__Selected extract__.
[Start of section]
Among the trove of Planet Stories books that I recently purchased was Michael Moorcock's City of the Beast. Originally published in 1965 as Warriors of Mars, under the pen name Edward P. Bradbury, City of the Beast is a tribute to Edgar Rice Burroughs' Barsoom stories.
The premise of the story will be familiar to anyone who has read the adventures of John Carter: the protagonist Michael Kane, physicist, champion fencer, and Viet Nam veteran, tests an experimental matter transporter on himself and finds that instead of being transmitted to a receiver on the other side of his lab, he is sent through time and space to Mars in the distant past. Almost immediately after his arrival, Kane espies the incomparable Dej... I mean the exquisite Shizala, princess of Varnala, who is clad in nothing but a wispy cloak and a broad leather belt around her waist and, of course, falls instantly in love with her.
Kane accompanies Shizala back to the city of Varnala where he receives a Matrix-style native language upload along with a healthy dose of exposition, including the backstory of how Shizala's father, the leader of Varnala disappeared while chasing off an invading war band of blue-skinned giants called the Argzoon.
Later, while out riding alone, Kane spies an enormous horde of Argzoon headed toward the city, and he rushes back to warn the Varnalans so that they might prepare for the impending seige. The city manages to hold off the first wave of attackers - just barely. The discipline and tactics demonstrated by the Argzoon is uncharacteristic of the normally dim-witted and savage giants and it becomes apparent that they are being directed by some unknown leader.
Does any of this sound vaguely familiar to a D&D adventure you might once have played?
[End of section]
__Problems to work on__.
- a) Return the stretch from "Later, while out" through "once have played?" in the City of the Beast review, copied word for word.
- b) In the City of the Beast review, rewrite the paragraph beginning "Later, while out riding alone" more briefly, keeping its main facts.

__Extracted information__.
[Start of section]
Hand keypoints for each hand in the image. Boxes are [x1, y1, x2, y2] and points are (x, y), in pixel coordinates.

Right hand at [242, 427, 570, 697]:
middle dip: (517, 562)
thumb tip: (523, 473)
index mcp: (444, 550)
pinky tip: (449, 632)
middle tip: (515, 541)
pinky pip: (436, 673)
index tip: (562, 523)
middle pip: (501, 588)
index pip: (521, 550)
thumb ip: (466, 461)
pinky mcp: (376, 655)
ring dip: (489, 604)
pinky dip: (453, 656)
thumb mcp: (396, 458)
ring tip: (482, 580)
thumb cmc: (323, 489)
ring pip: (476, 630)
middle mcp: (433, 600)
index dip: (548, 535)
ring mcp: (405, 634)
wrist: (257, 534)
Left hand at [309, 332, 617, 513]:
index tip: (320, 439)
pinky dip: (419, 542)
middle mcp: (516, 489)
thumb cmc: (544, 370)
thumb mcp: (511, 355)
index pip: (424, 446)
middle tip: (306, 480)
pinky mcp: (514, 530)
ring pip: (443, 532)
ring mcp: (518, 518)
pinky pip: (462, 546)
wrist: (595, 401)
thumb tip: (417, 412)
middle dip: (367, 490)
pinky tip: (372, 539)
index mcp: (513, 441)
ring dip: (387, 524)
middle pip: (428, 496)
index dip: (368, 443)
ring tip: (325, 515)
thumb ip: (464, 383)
[End of section]
__Answers below__.
- a)
Later, while out riding alone, Kane spies an enormous horde of Argzoon headed toward the city, and he rushes back to warn the Varnalans so that they might prepare for the impending seige. The city manages to hold off the first wave of attackers - just barely. The discipline and tactics demonstrated by the Argzoon is uncharacteristic of the normally dim-witted and savage giants and it becomes apparent that they are being directed by some unknown leader.
Does any of this sound vaguely familiar to a D&D adventure you might once have played?

- b) Riding alone, Kane sees a huge Argzoon horde heading for the city and rushes back to warn the Varnalans to prepare for a siege. The city barely holds off the first wave. The usually dim-witted, savage giants show unusual discipline and tactics, so it becomes clear that some unknown leader is directing them.